Mary McAuley is no stranger to the complications of the legal system.
“I went through a couple of battles myself, legal battles, and it was such a hard system to try to understand,” said McAuley.
Wishing there was a lawyer who could help her break down the legal jargon, McAuley eventually decided to become a lawyer herself. She quit her long-time job at Key Lake and went to law school at the University of Saskatchewan. McAuley, who is originally from Cumberland House, has now been in private practice in Prince Albert for two years, and runs an Aboriginal-minded law firm out of a downtown building that she restored with her husband.
McAuley deals with mostly criminal law, and most of her clients are Aboriginal – a connection she says she sees too often in the courtroom.
“It’s the same issue all the time. For me, when I watch this, because they are my people, it really hits me. I feel bad. Why doesn’t this change?”
She says the first step is getting clients to have faith in the system, and sometimes, that’s as easy as speaking the same language. In her case, that language is Cree.

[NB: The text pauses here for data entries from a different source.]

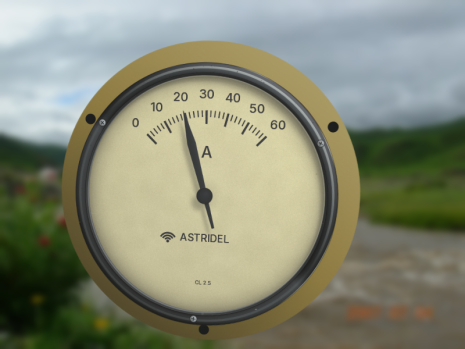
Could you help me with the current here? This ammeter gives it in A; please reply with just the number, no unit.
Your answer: 20
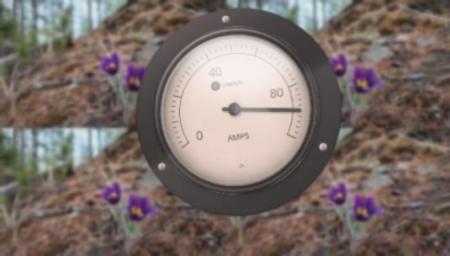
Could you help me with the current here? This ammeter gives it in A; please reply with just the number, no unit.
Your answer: 90
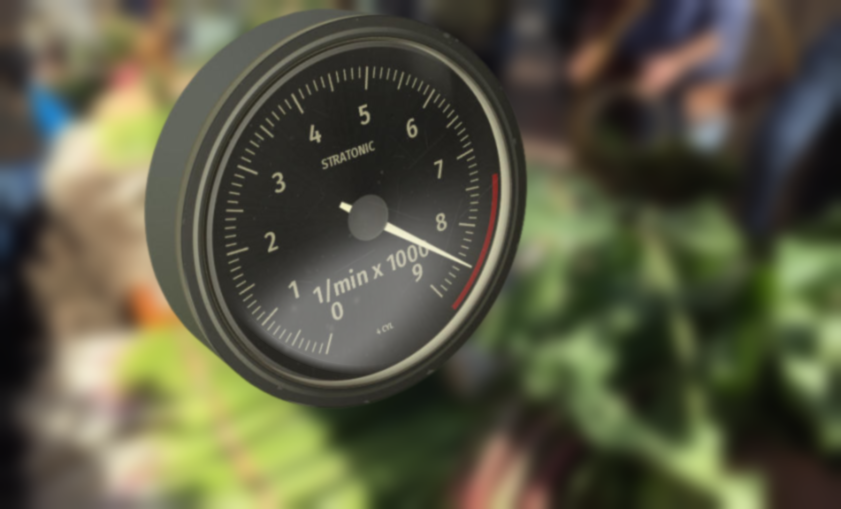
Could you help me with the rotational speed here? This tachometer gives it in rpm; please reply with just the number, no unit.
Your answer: 8500
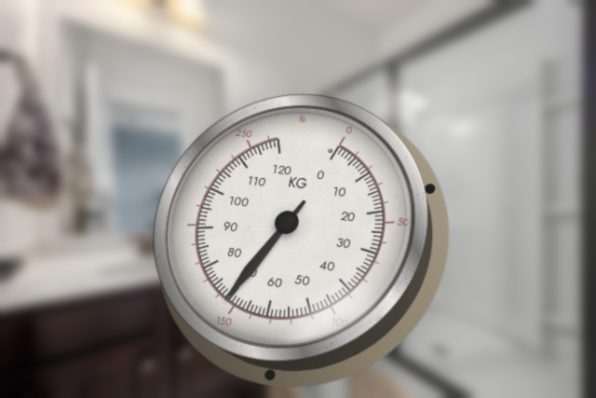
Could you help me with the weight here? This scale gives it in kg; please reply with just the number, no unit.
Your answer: 70
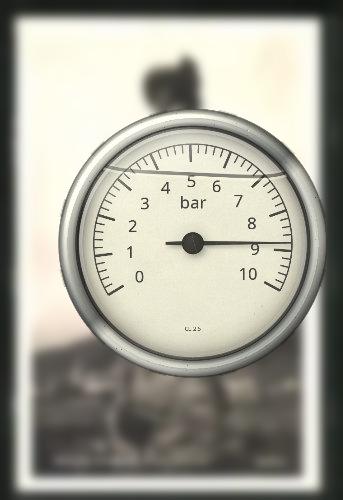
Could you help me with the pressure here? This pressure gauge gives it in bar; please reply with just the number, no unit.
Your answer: 8.8
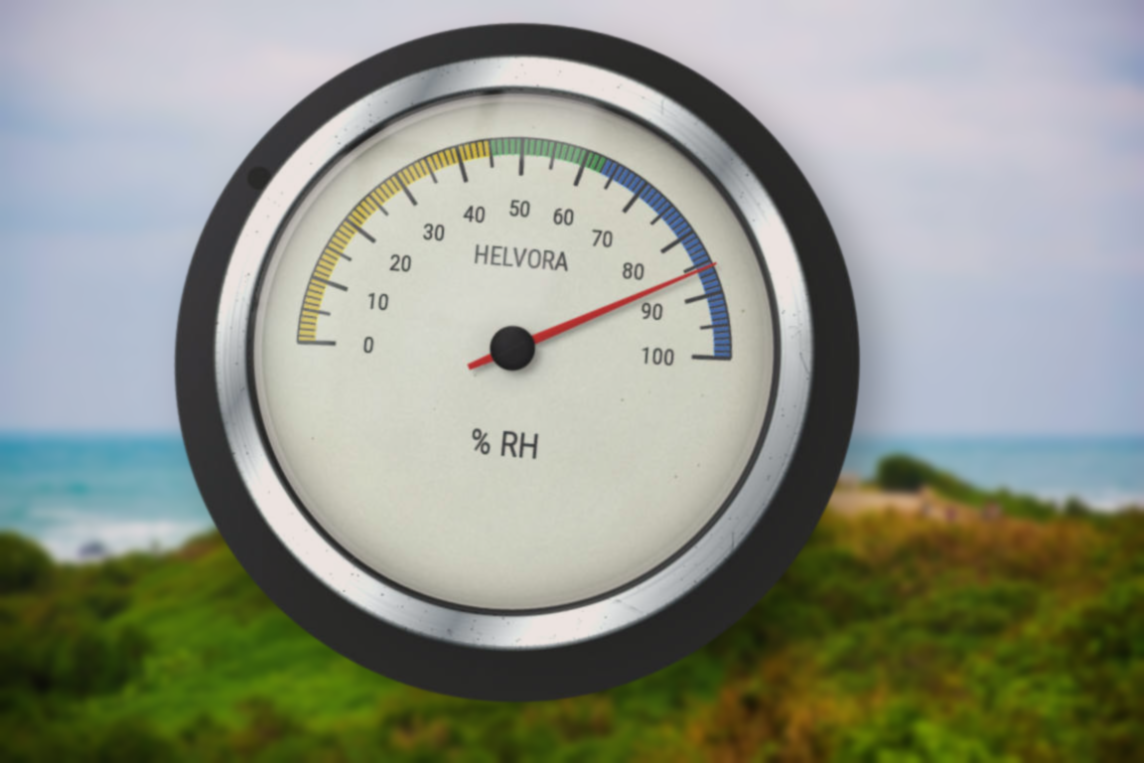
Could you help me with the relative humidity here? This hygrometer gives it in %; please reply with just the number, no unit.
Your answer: 86
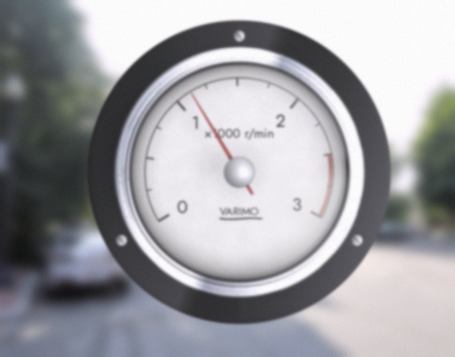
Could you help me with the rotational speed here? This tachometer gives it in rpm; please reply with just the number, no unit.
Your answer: 1125
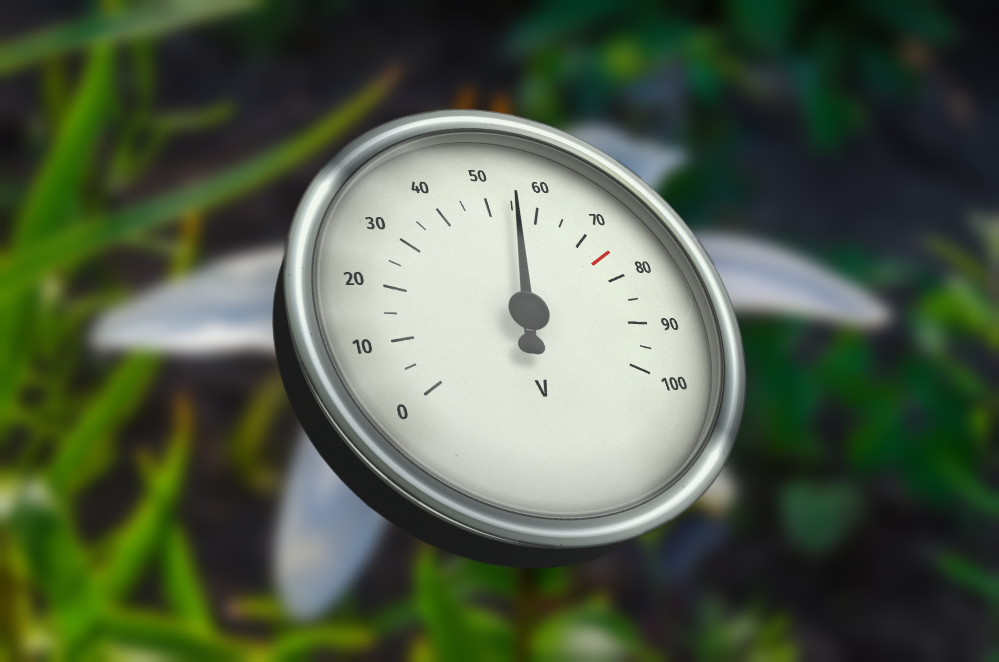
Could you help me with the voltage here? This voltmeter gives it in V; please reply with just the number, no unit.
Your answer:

“I probably wasn’t saying anything different than any other lawyer that they were talking to,” says McAuley, describing an instant connection with clients when they discovered she was fluent in Cree. “Now they are thinking, ‘Oh! We can trust her because she’s one of us.’ ”
The Program of Legal Studies for Native People at the University of Saskatchewan College of Law is working to produce more law students who speak native languages, as well as increase the number of Aboriginal professionals in the legal field. The program is the only one of its kind in Canada.
“There are Aboriginal people who need services in all sorts of areas that the law touches on,” said Ruth Thompson, the director of the program. “It’s much, much easier to take a Cree-speaking person and turn them into a lawyer than to take a lawyer and turn them into a Cree-speaking person.”
A graduate of the program herself, McAuley hopes to expand her firm to eventually have three to five lawyers who practice all types of law. For now, she will continue to measure her success on a case-by-case basis.
“At least if I do my best to make one difference… one person… that’s better than nobody, right?”